A primeira legislação a cuidar da matéria foi o Código Comercial em seu art. 253 (hoje revogado pelo Código Civil de 2002), estabelecendo a proibição da contagem de juros sobre juros:

Art. 253, Código Comercial – É proibido contar juros de juros; esta proibição não compreende a acumulação de juros vencidos aos saldos liquidados em conta corrente de ano a ano. Depois que em juízo se intenta ação contra o devedor, não pode ter lugar a acumulação de capital e juros.

Todavia, tal vedação não compreendia a cumulação de juros vencidos aos saldos liquidados em conta-corrente de ano a ano. Neste caso, havendo periodicidade anual, seria permitida a capitalização dos juros.

Posteriormente, o Código Civil de 1916 estabeleceu em seu art. 1 262 ser permitido, por cláusula expressa no contrato, a fixação de juros ao empréstimo de dinheiro ou outras coisas fungíveis, sendo que estes juros poderiam fixar-se abaixo ou acima da taxa legal (art. 1 062), com ou sem capitalização:

Art. 1.262, Código Civil de 1916 – É permitido, mas só por cláusula expressa, fixar juros ao empréstimo de dinheiro ou de outras coisas fungíveis. Esses juros podem fixar-se abaixo ou acima da taxa legal, com ou sem capitalização.

Com o advento do art. 4º do Decreto n. 22 626/33 e a súmula 121 do STF, a proibição foi corroborada e, mais uma vez, houve a legitimação do anatocismo caso adotasse como parâmetro a anualidade. Segundo esta mesma súmula: “É vedada a capitalização de juros, ainda que expressamente convencionada”.

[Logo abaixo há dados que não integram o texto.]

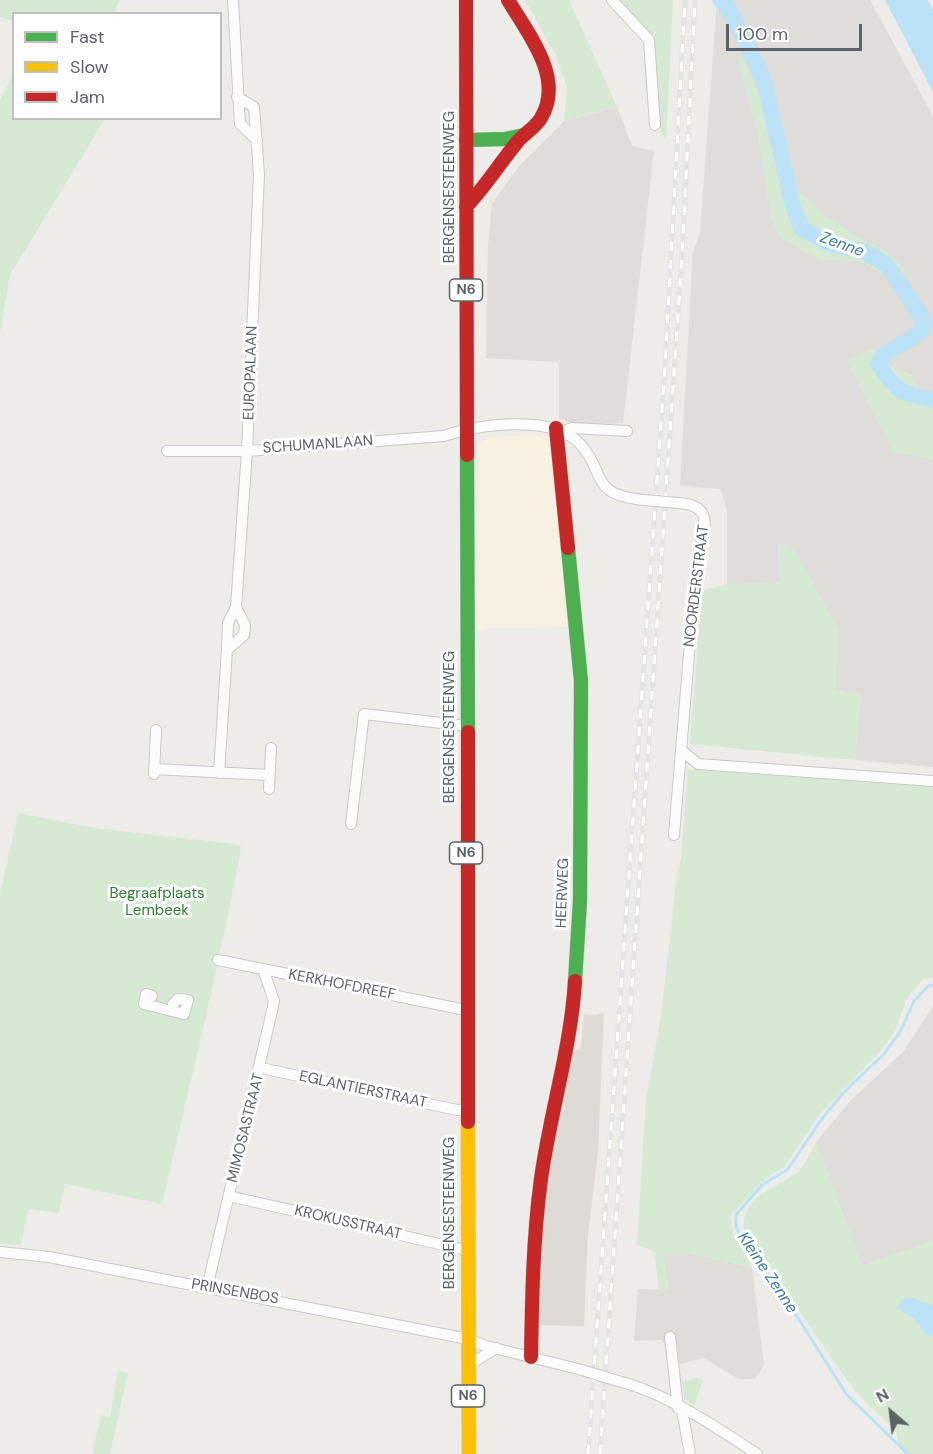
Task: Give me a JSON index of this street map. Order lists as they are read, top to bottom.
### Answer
{
  "streets": {
    "main road": ["BERGENSESTEENWEG", "N6", "HEERWEG"],
    "street": [
      "EUROPALAAN",
      "SCHUMANLAAN",
      "NOORDERSTRAAT",
      "KERKHOFDREEF",
      "EGLANTIERSTRAAT",
      "MIMOSASTRAAT",
      "KROKUSSTRAAT",
      "PRINSENBOS"
    ]
  },
  "crossings": [
    ["BERGENSESTEENWEG", "SCHUMANLAAN"],
    ["BERGENSESTEENWEG", "KERKHOFDREEF"],
    ["BERGENSESTEENWEG", "EGLANTIERSTRAAT"],
    ["BERGENSESTEENWEG", "KROKUSSTRAAT"],
    ["BERGENSESTEENWEG", "PRINSENBOS"],
    ["EUROPALAAN", "SCHUMANLAAN"],
    ["NOORDERSTRAAT", "HEERWEG"],
    ["HEERWEG", "PRINSENBOS"],
    ["KERKHOFDREEF", "MIMOSASTRAAT"],
    ["EGLANTIERSTRAAT", "MIMOSASTRAAT"],
    ["MIMOSASTRAAT", "KROKUSSTRAAT"],
    ["MIMOSASTRAAT", "PRINSENBOS"]
  ],
  "water": ["Zenne", "Kleine Zenne"],
  "parks": ["Begraafplaats Lembeek"],
  "legend": ["Fast", "Slow", "Jam"],
  "scale_bar": "100 m",
  "north": "top left"
}
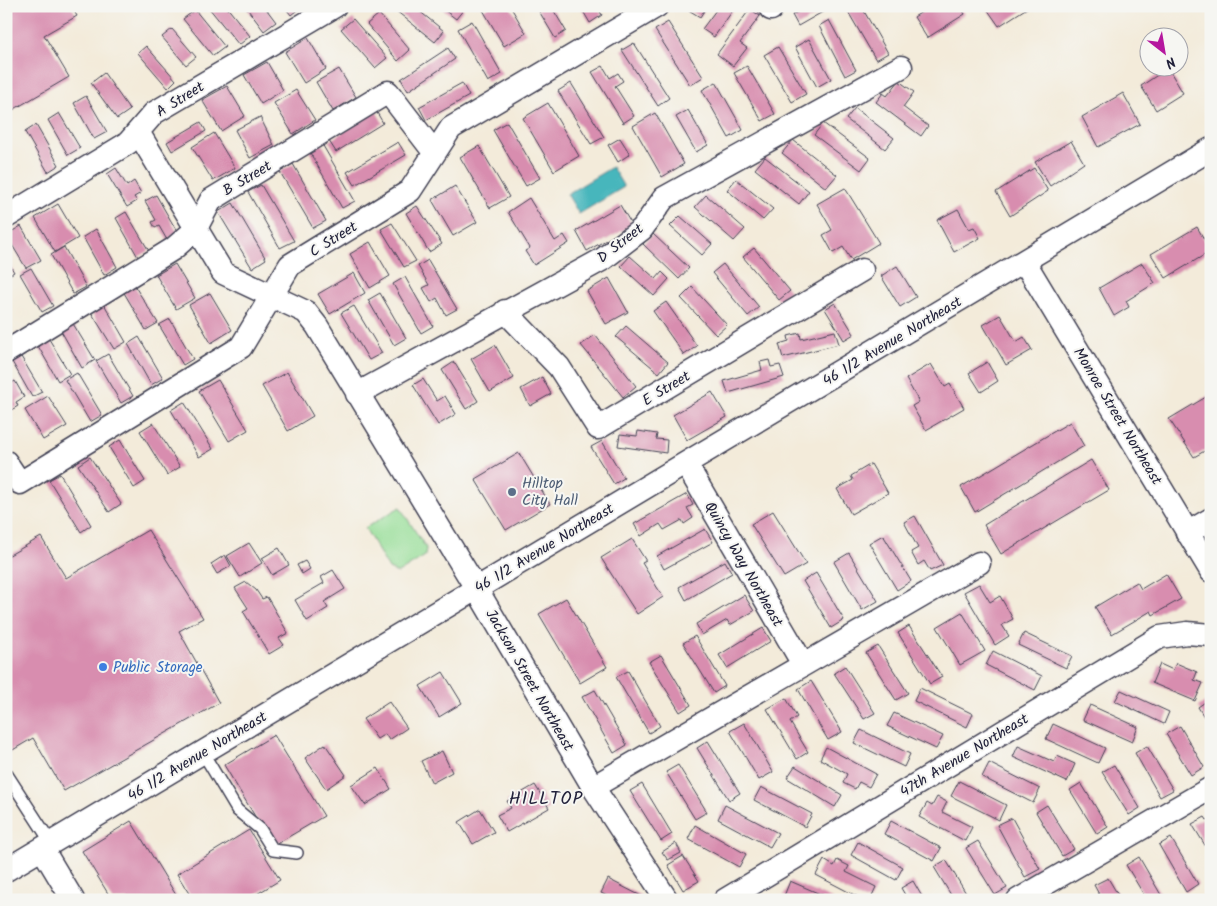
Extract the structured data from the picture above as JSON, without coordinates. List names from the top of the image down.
{
  "streets": {
    "street": [
      "A Street",
      "B Street",
      "C Street",
      "D Street",
      "46 1/2 Avenue Northeast",
      "E Street",
      "Monroe Street Northeast",
      "Quincy Way Northeast",
      "Jackson Street Northeast",
      "47th Avenue Northeast"
    ]
  },
  "crossings": [
    ["A Street", "Jackson Street Northeast"],
    ["B Street", "C Street"],
    ["B Street", "Jackson Street Northeast"],
    ["C Street", "Jackson Street Northeast"],
    ["D Street", "E Street"],
    ["D Street", "Jackson Street Northeast"],
    ["46 1/2 Avenue Northeast", "Monroe Street Northeast"],
    ["46 1/2 Avenue Northeast", "Quincy Way Northeast"],
    ["46 1/2 Avenue Northeast", "Jackson Street Northeast"]
  ],
  "districts": ["HILLTOP"],
  "places": ["Hilltop City Hall", "Public Storage"],
  "north": "bottom right"
}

Cabe ressaltar que na década de 70, a súmula 596 do STF liberou as instituições financeiras da Lei da Usura, mas apenas o atinente às taxas de juros e outros encargos cobrados nas operações realizadas. Segundo ela:

As disposições do Decreto 22 626 de 1933 não se aplicam às taxas de juros e aos outros encargos cobrados nas operações realizadas por instituições públicas ou privadas, que integram o sistema financeiro nacional (Súmula 596 do STF).

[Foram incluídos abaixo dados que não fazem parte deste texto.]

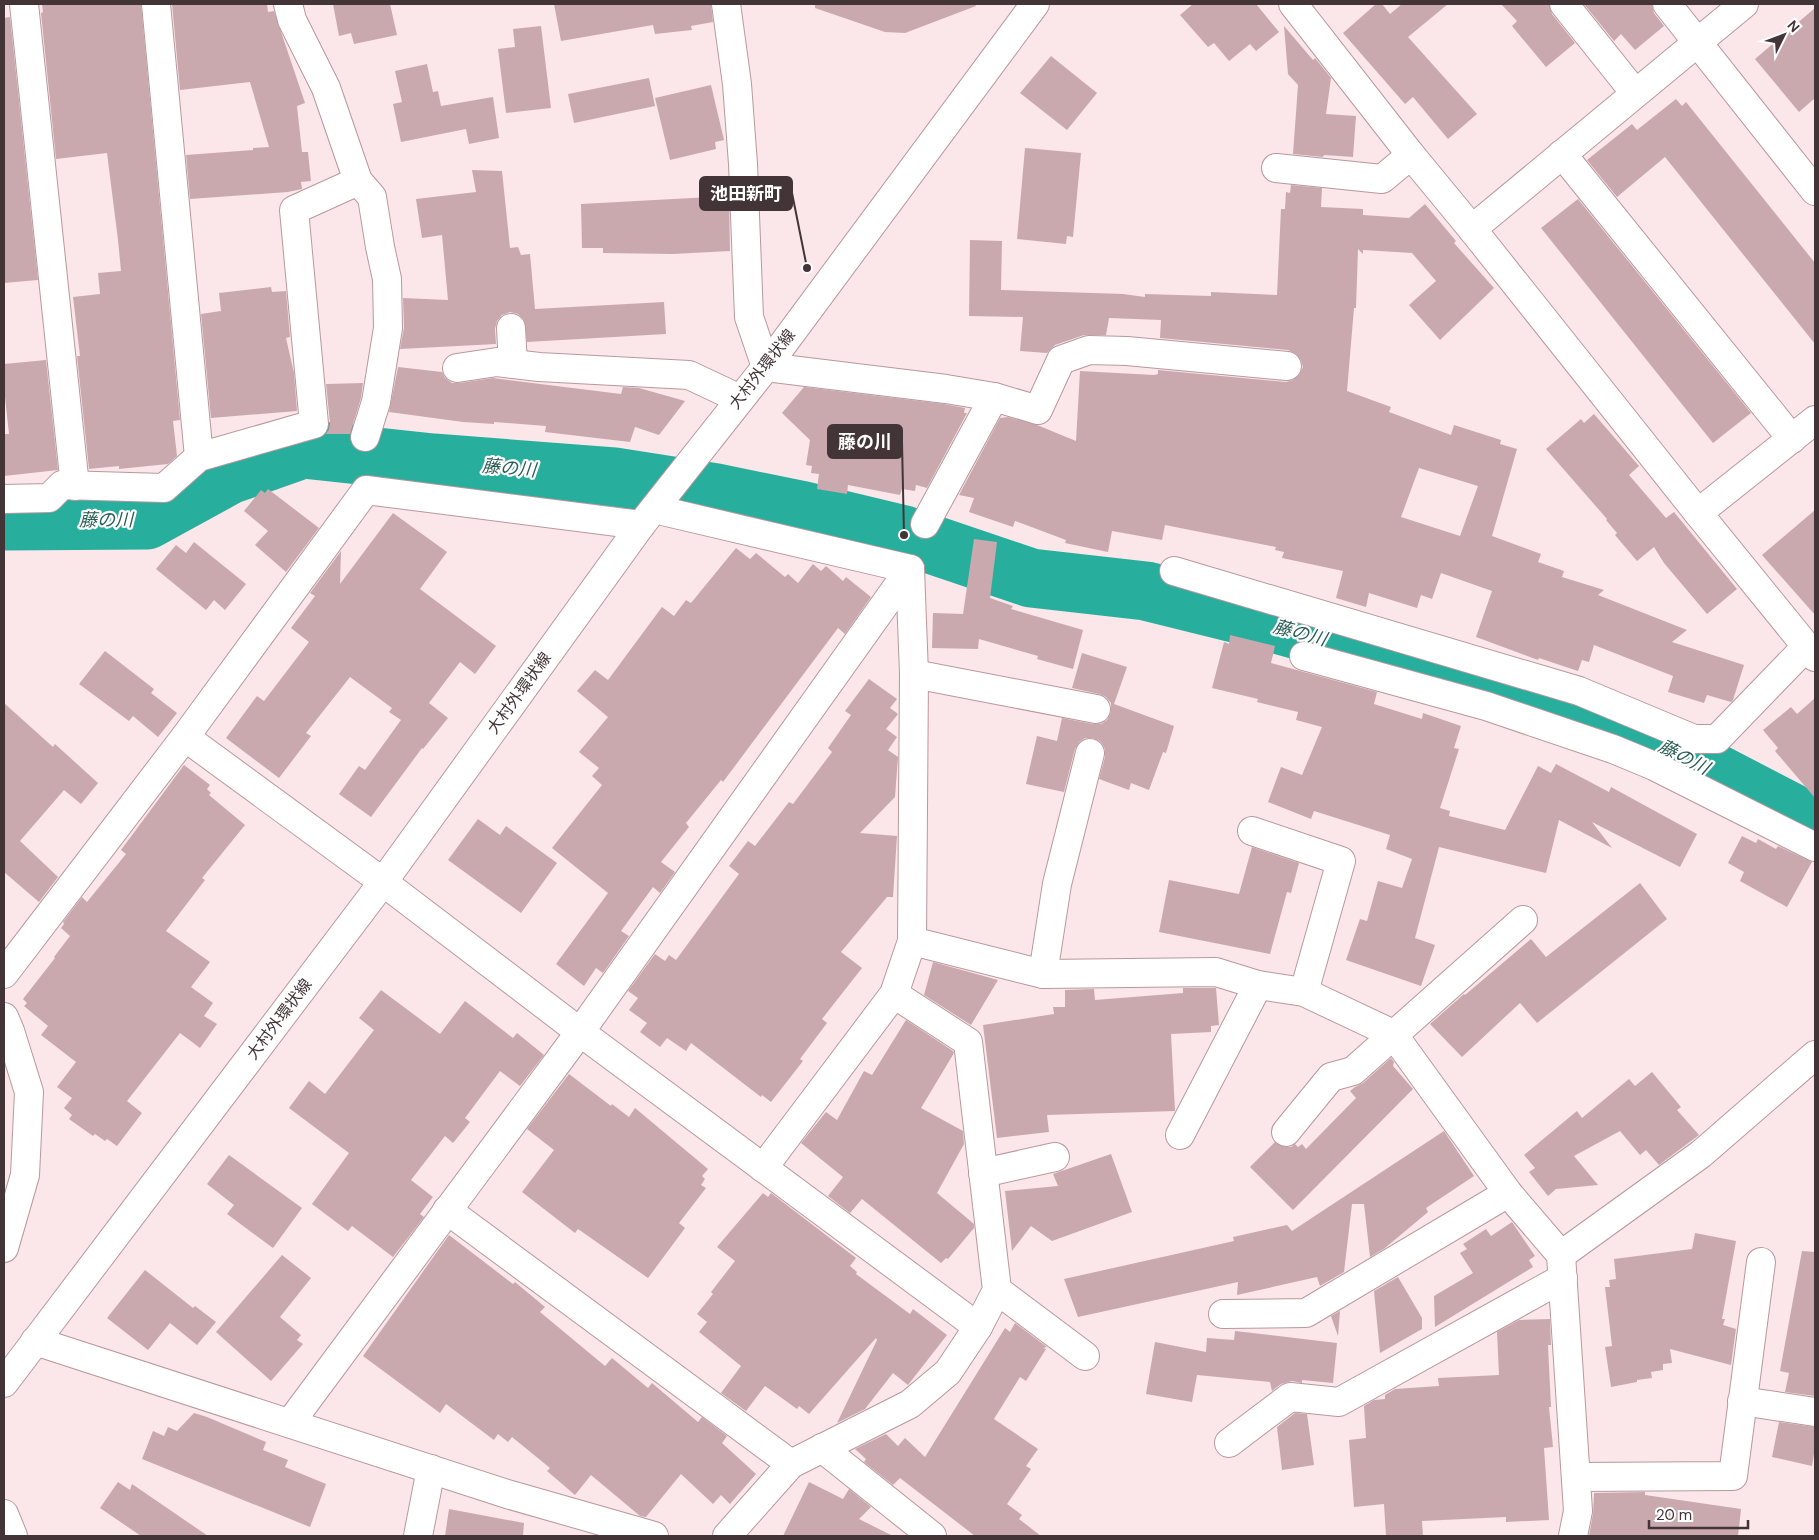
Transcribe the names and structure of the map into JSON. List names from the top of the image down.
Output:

Nesta época, a realidade econômica era caracterizada pelas fontes de captação de recursos com juros baixos e a economia ainda se encontrava razoavelmente organizada.[10] Foi apenas na década de 80 que ela entraria em colapso com o elevado endividamento e o descontrole inflacionário. A elevação dos juros era a única alternativa viável para administração do Estado, levando o sistema financeiro a um quadro caótico e extremamente preocupante.

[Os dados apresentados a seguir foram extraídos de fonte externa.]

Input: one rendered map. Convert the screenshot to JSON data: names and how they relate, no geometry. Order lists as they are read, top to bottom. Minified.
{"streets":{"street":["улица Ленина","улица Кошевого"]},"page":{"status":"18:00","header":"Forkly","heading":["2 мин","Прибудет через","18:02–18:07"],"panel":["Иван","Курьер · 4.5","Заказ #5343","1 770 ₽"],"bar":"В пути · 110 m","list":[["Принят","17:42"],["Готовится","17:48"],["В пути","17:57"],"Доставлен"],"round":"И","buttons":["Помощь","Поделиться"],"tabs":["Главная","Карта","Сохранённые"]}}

Gradualmente, os tribunais superiores foram firmando a admissão da capitalização, vez que no caso da intermediação financeira realizada pelos bancos, obrigatoriamente ocorrerá o repasse do dinheiro pelo seu custo juntamente com o spread bancário (comissão).Inicialmente, o STF admitiu a capitalização semestral de juros quando as operações forem regidas por leis especiais que nela expressamente consentem, com o julgamento do Recurso Extraordinário 90 341/80, de relatoria do Ministro Xavier de Albuquerque. Mais tarde, o STJ reconheceu a legalidade da capitalização mensal de juros, como se verá posteriormente, com a consequente edição da súmula 93: “A legislação sobre cédulas de crédito rural, comercial e industrial admite o pacto de capitalização de juros”.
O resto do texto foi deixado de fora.